KnuEdge launched two new products upon its emergence from stealth mode. KnuVerse offers military-grade voice recognition and authentication technology that can operate in noisy, real-world environments.
Knupath is a neurocomputing technology based on LambdaFabric — a processor that allows scaling up to 512,000 devices in the most demanding computing environments possible.
“We are not about incremental technology. Our mission is fundamental transformation,” Goldin said. “We were swinging for the fences from the very beginning, with the intent to create technologies that will, in essence, alter how humans interact with machines and enable next-generation computing capabilities ranging from signal processing to machine learning.”
The KnuEdge technology can be used in a number of corporate environments, including customer service and secure transactions in banking, home automation, and automotive and data analysis.
Voice Authentication in Any Environment
Voice recognition technologies have exploded in recent years due to the popularity of voice assistants like Siri, Cortana, and Alexa — from Apple, Microsoft, and Amazon, respectively — to power mobile assistants built into smartphones and home automation technology.
KnuEdge takes this concept a step further by developing voice authentication technology that can work in harsh, high-volume environments.
The company has begun making sales and is generating revenue, with significant interest coming from commercial firms in the entertainment, banking, and healthcare industries.
The LambdaFabric processor technology emerged during KnuEdge’s development of its neural voice recognition and authentication technology.
“The team realized it could not achieve the performance it would need with traditional CPUs and GPUs and created a new team to build an application-specific integrated circuit,” KnuEdge said in a statement provided to TechNewsWorld by spokesperson Amber Winans.

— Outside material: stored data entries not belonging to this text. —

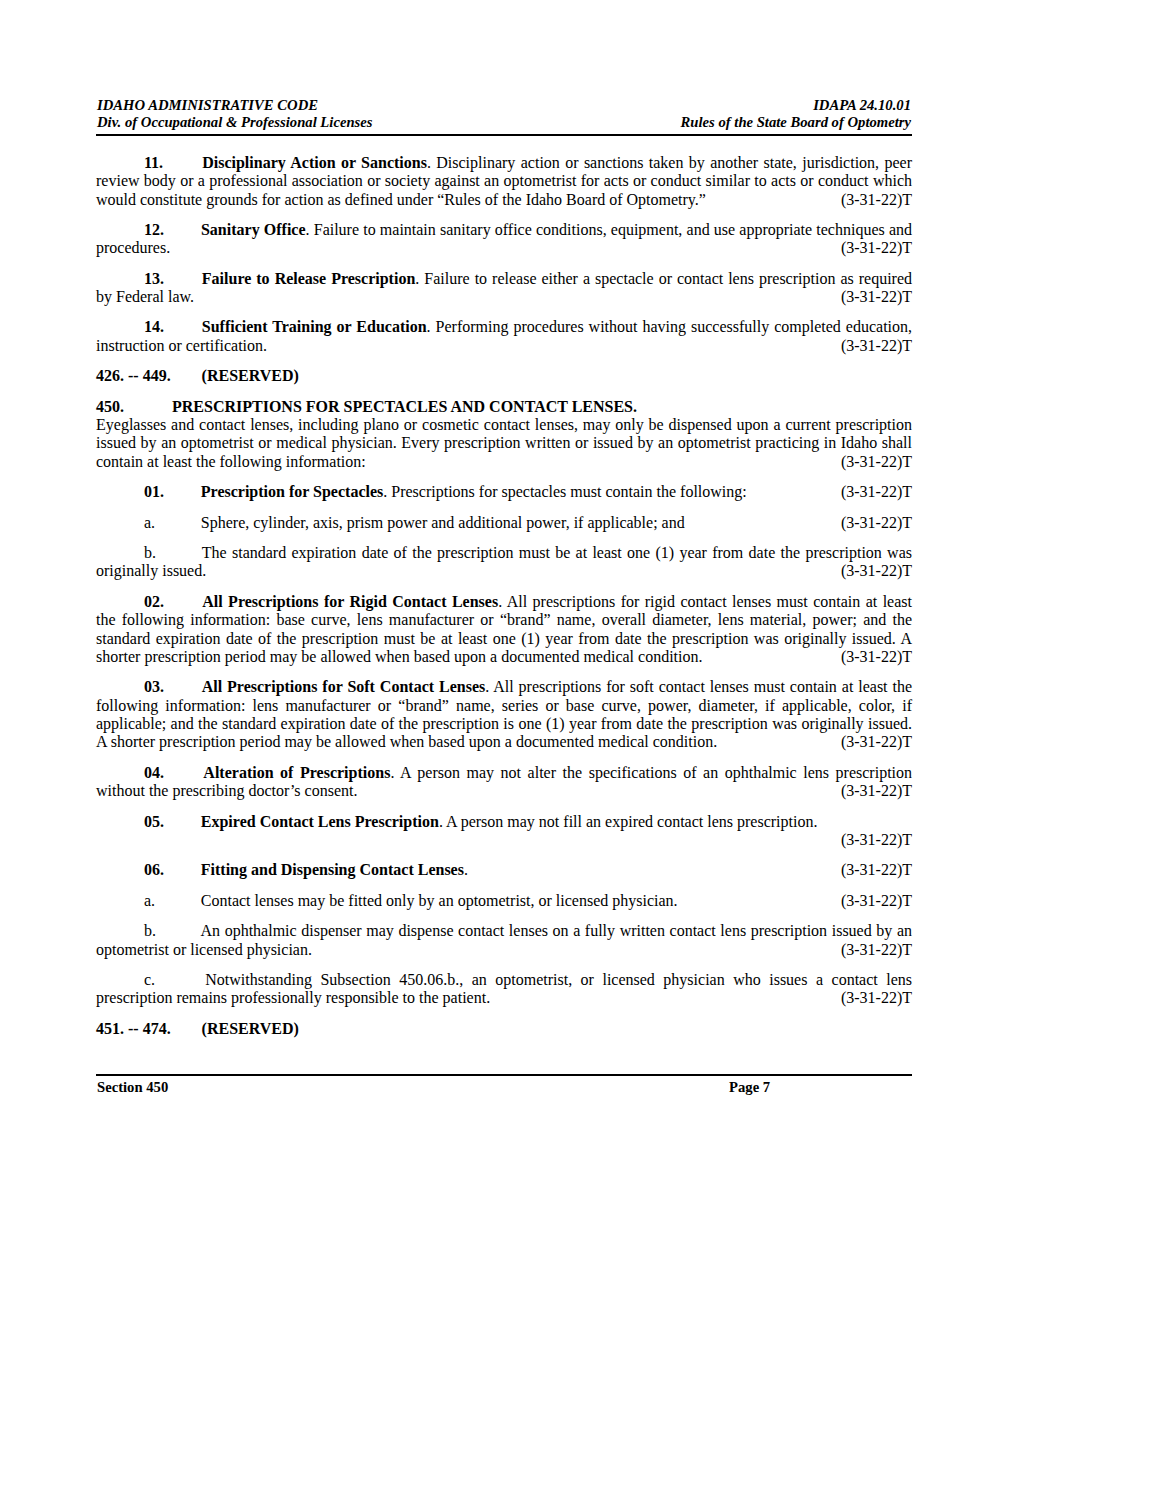| IDAHO ADMINISTRATIVE CODE Div. of Occupational & Professional Licenses | IDAPA 24.10.01 Rules of the State Board of Optometry |
11. Disciplinary Action or Sanctions. Disciplinary action or sanctions taken by another state, jurisdiction, peer review body or a professional association or society against an optometrist for acts or conduct similar to acts or conduct which would constitute grounds for action as defined under “Rules of the Idaho Board of Optometry.”(3-31-22)T
12. Sanitary Office. Failure to maintain sanitary office conditions, equipment, and use appropriate techniques and procedures.(3-31-22)T
13. Failure to Release Prescription. Failure to release either a spectacle or contact lens prescription as required by Federal law.(3-31-22)T
14. Sufficient Training or Education. Performing procedures without having successfully completed education, instruction or certification.(3-31-22)T
426. -- 449.(RESERVED)
450. PRESCRIPTIONS FOR SPECTACLES AND CONTACT LENSES.
Eyeglasses and contact lenses, including plano or cosmetic contact lenses, may only be dispensed upon a current prescription issued by an optometrist or medical physician. Every prescription written or issued by an optometrist practicing in Idaho shall contain at least the following information:(3-31-22)T
01. Prescription for Spectacles. Prescriptions for spectacles must contain the following:(3-31-22)T
a. Sphere, cylinder, axis, prism power and additional power, if applicable; and(3-31-22)T
b. The standard expiration date of the prescription must be at least one (1) year from date the prescription was originally issued.(3-31-22)T
02. All Prescriptions for Rigid Contact Lenses. All prescriptions for rigid contact lenses must contain at least the following information: base curve, lens manufacturer or “brand” name, overall diameter, lens material, power; and the standard expiration date of the prescription must be at least one (1) year from date the prescription was originally issued. A shorter prescription period may be allowed when based upon a documented medical condition.(3-31-22)T
03. All Prescriptions for Soft Contact Lenses. All prescriptions for soft contact lenses must contain at least the following information: lens manufacturer or “brand” name, series or base curve, power, diameter, if applicable, color, if applicable; and the standard expiration date of the prescription is one (1) year from date the prescription was originally issued. A shorter prescription period may be allowed when based upon a documented medical condition.(3-31-22)T
04. Alteration of Prescriptions. A person may not alter the specifications of an ophthalmic lens prescription without the prescribing doctor’s consent.(3-31-22)T
05. Expired Contact Lens Prescription. A person may not fill an expired contact lens prescription.
(3-31-22)T
06. Fitting and Dispensing Contact Lenses.(3-31-22)T
a. Contact lenses may be fitted only by an optometrist, or licensed physician.(3-31-22)T
b. An ophthalmic dispenser may dispense contact lenses on a fully written contact lens prescription issued by an optometrist or licensed physician.(3-31-22)T
c. Notwithstanding Subsection 450.06.b., an optometrist, or licensed physician who issues a contact lens prescription remains professionally responsible to the patient.(3-31-22)T
451. -- 474.(RESERVED)
| Section 450 | Page 7 | |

The voice authentication technology is being tested in collaboration with XL Catlin, an insurance and reinsurance firm.
Besides Goldin, key executives at KnuEdge include COO Marty Seyer, founder of Tagaboom; CFO Kelly Smales, a former vice president of finance at Motorola; Chief of Research David Bradley, a former faculty member at the University of Chicago; and CTO Douglas Palmer, former principal development engineer at Calit2.
Rocky Tenure
Goldin, administrator at NASA for nine years and an employee dating back to 1962 had a controversial tenure at the agency, having developed a reputation as a leader with what some considered too harsh a temperament.
He oversaw the redesign of the International Space Station, initiated robotic exploration of Mars, and slashed the agency’s budget by 33 percent.
“The report is mixed,” said Haym Benaroya, a professor at Rutgers University.
“He was criticized for implementing too much change in too short a time,” he told TechNewsWorld.
Boston University in 2003 rescinded Goldin’s appointment as president after a firestorm erupted over rumors that he planned to remove several top school administrators, and questions arose concerning his tenure at NASA.
“Dan is known for his leadership and innovation, plus his ability to get things done,” KnuEdge said. “His record of success at NASA speaks for itself, and he has brought this attention to successful execution to KnuEdge.”